─── Study text ───

Fish a dry fly with little surface activity going on and rain hammering onto the water, drowning the fly and disabling you from seeing anything happening out there.
In spite of the tough odds, we managed to perform both streamer-, nymph- and dryfly fishing, catching several fine trout.
Unfortunately Jon's wife was taken ill, and we had to break off fishing. We almost decided to join him back to Reykavik, but changed our minds last minute. We took him to the airport, did a bit of shopping and returned to the last few hours of fishing in Laxa.
And had things changed? They sure had. The rain was gone, the wind had calmed, and we even had a bit of sun as it was setting. Our evening turned into a great fishing adventure, where we followed local customs and fished streamers down and across, stripping them back at high paces. And we had fish in the surface, fish following and fish taking. Casting to a spot with surface activity almost surely brought a fish's attention and we both had a ball.
Wish we could have stayed!
But we had to stop. I called to Asger that time was up, but he was busy reeling in a nice trout. I was literally breaking my rod down and on my way to pack the car, while he was fighting the last fish.
Wish we could have stayed! Really!

───

- Prompt A
List the three kinds of fishing the fishing account says were done despite the tough odds.
- Prompt B
In the fishing account, what did the two anglers do after taking Jon to the airport?
- Prompt C
Write the next few sentences of the fishing account, picking up after its final line.
The entries that follow come from a separate source and are unrelated to the fishing account.

─── Data provided ───

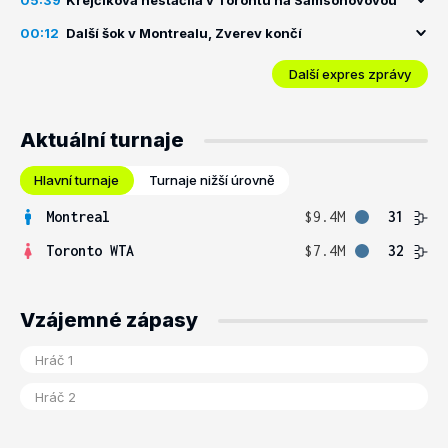
05:39
Krejčíková nestačila v Torontu na Samsonovovou
00:12
Další šok v Montrealu, Zverev končí
Další expres zprávy
Aktuální turnaje
Hlavní turnaje
Turnaje nižší úrovně
Montreal
$9.4M
31
Toronto WTA
$7.4M
32
Vzájemné zápasy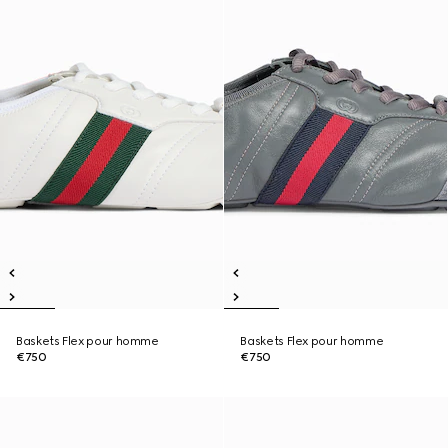
Baskets Flex pour homme
Baskets Flex pour homme
€750
€750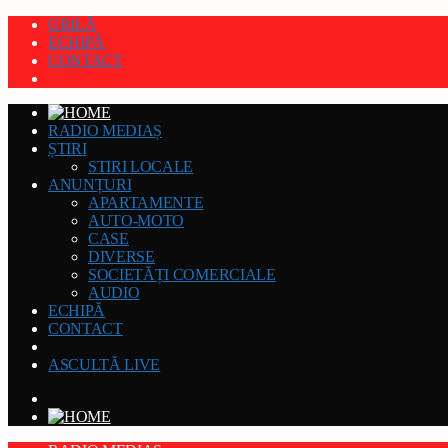
GRILĂ
ECHIPĂ
CONTACT
RADIO MEDIAȘ
ȘTIRI
STIRI LOCALE
ANUNȚURI
APARTAMENTE
AUTO-MOTO
CASE
DIVERSE
SOCIETĂȚI COMERCIALE
AUDIO
ECHIPĂ
CONTACT
ASCULTĂ LIVE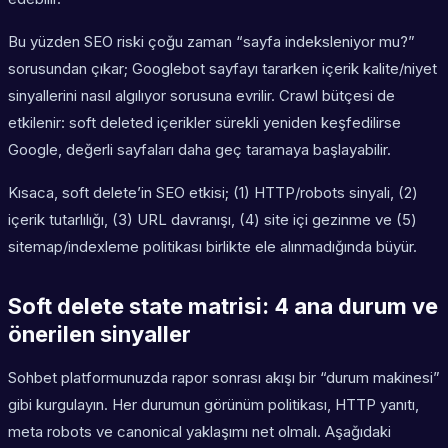
Bu yüzden SEO riski çoğu zaman “sayfa indeksleniyor mu?”
sorusundan çıkar; Googlebot sayfayı tararken içerik kalite/niyet
sinyallerini nasıl algılıyor sorusuna evrilir. Crawl bütçesi de
etkilenir: soft deleted içerikler sürekli yeniden keşfedilirse
Google, değerli sayfaları daha geç taramaya başlayabilir.
Kısaca, soft delete’in SEO etkisi; (1) HTTP/robots sinyali, (2)
içerik tutarlılığı, (3) URL davranışı, (4) site içi gezinme ve (5)
sitemap/indexleme politikası birlikte ele alınmadığında büyür.
Soft delete state matrisi: 4 ana durum ve
önerilen sinyaller
Sohbet platformunuzda rapor sonrası akışı bir “durum makinesi”
gibi kurgulayın. Her durumun görünüm politikası, HTTP yanıtı,
meta robots ve canonical yaklaşımı net olmalı. Aşağıdaki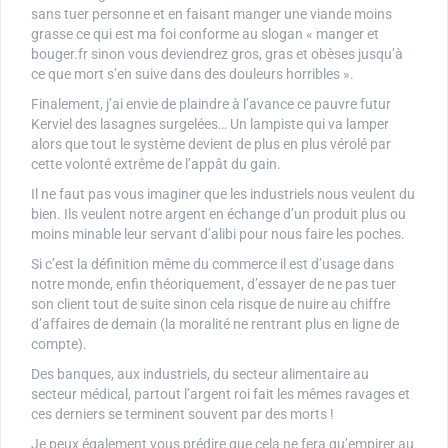
sans tuer personne et en faisant manger une viande moins
grasse ce qui est ma foi conforme au slogan « manger et
bouger.fr sinon vous deviendrez gros, gras et obèses jusqu’à
ce que mort s’en suive dans des douleurs horribles ».
Finalement, j’ai envie de plaindre à l’avance ce pauvre futur
Kerviel des lasagnes surgelées… Un lampiste qui va lamper
alors que tout le système devient de plus en plus vérolé par
cette volonté extrême de l’appât du gain.
Il ne faut pas vous imaginer que les industriels nous veulent du
bien. Ils veulent notre argent en échange d’un produit plus ou
moins minable leur servant d’alibi pour nous faire les poches.
Si c’est la définition même du commerce il est d’usage dans
notre monde, enfin théoriquement, d’essayer de ne pas tuer
son client tout de suite sinon cela risque de nuire au chiffre
d’affaires de demain (la moralité ne rentrant plus en ligne de
compte).
Des banques, aux industriels, du secteur alimentaire au
secteur médical, partout l’argent roi fait les mêmes ravages et
ces derniers se terminent souvent par des morts !
Je peux également vous prédire que cela ne fera qu’empirer au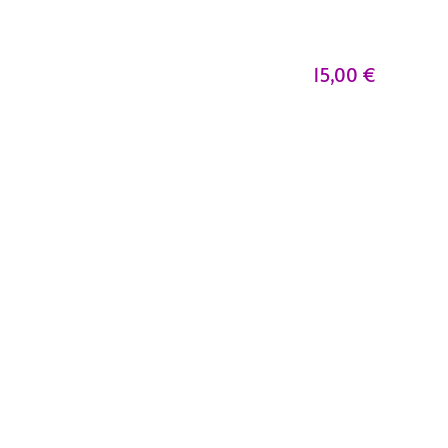
15,00
€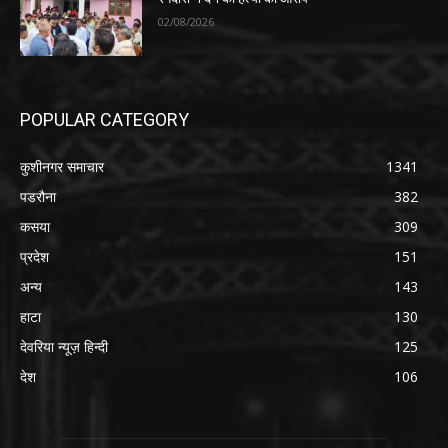
02/08/2026
POPULAR CATEGORY
कुशीनगर समाचार
1341
पडरौना
382
कसया
309
प्रदेश
151
अन्य
143
हाटा
130
देवरिया न्यूज़ हिन्दी
125
देश
106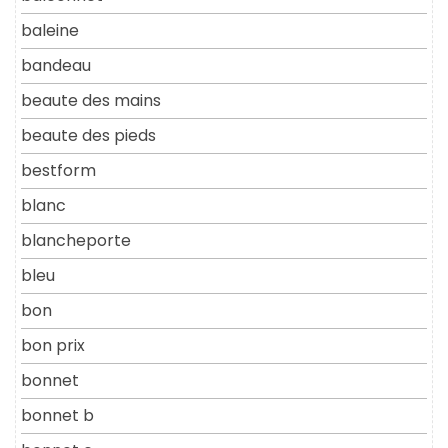
baleine
bandeau
beaute des mains
beaute des pieds
bestform
blanc
blancheporte
bleu
bon
bon prix
bonnet
bonnet b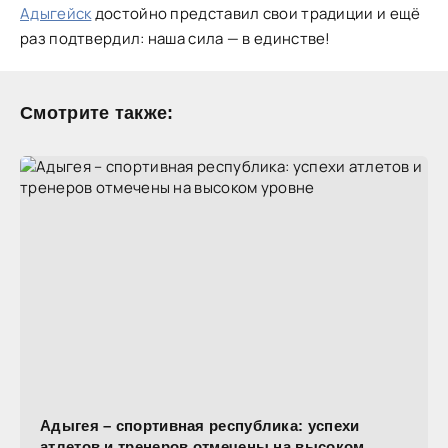
Адыгейск
достойно представил свои традиции и ещё
раз подтвердил: наша сила — в единстве!
Смотрите также:
Адыгея – спортивная республика: успехи
атлетов и тренеров отмечены на высоком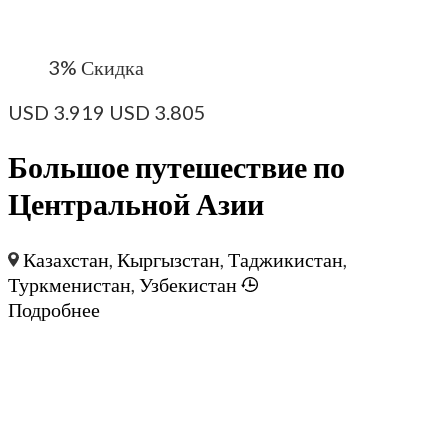
3%
Скидка
USD
3.919
USD
3.805
Большое путешествие по
Центральной Азии
Казахстан
,
Кыргызстан
,
Таджикистан
,
Туркменистан
,
Узбекистан
Подробнее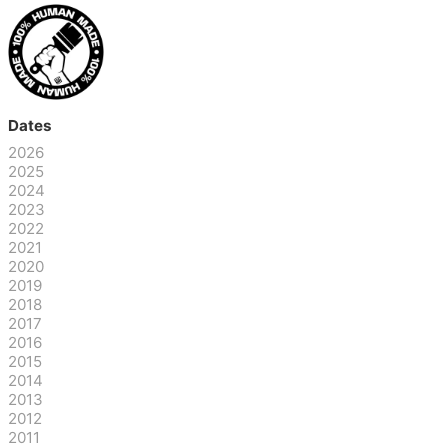
Dates
2026
2025
2024
2023
2022
2021
2020
2019
2018
2017
2016
2015
2014
2013
2012
2011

───

- Your response A
Streamer fishing, nymph fishing and dry fly fishing.

- Your response B
They did a bit of shopping and returned to the last few hours of fishing in Laxa.

- Your response C
The last rush
But we had to leave. There was a plane to catch and a rental car to return first. And we had to fill the tank and clean it out a bit - and maybe get our stuff just a little more organised before checking it in at Akureyri Airport.
We flew low through the beautiful landscapes and hit a gas station on the way into town. I cleaned out the back of the car while Asger filled the tank.
We hurried to the airport where I tried to compress the luggage and stuff rods into rod tubes while Asger dropped off the car.
As we checked in, the final call sounded in the speakers, and the engines were running as they pulled up the stairs behind us.
We were off to Reykavik, where we once again would be picked up by Bjarni and enjoy his hospitality before leaving for Copenhagen the next day.
Trout fishing in Iceland is as well regulated as the famous salmon fishing, and as good indeed. You'll find that there is space enough, allowing for fishing a river almost without meeting fellow flyfishers a whole day. The trout are truly wild, and there are more off them than in most other rivers in the world, and some rivers host really huge fish. It's comparatively expensive though, but quality does cost.
For more information about this great fishing, go to Trophytrout.is where you will find packaged trips with or without guide at reasonable prices.
Bjarni and Jon - good friends make a fishing trip tenfold better!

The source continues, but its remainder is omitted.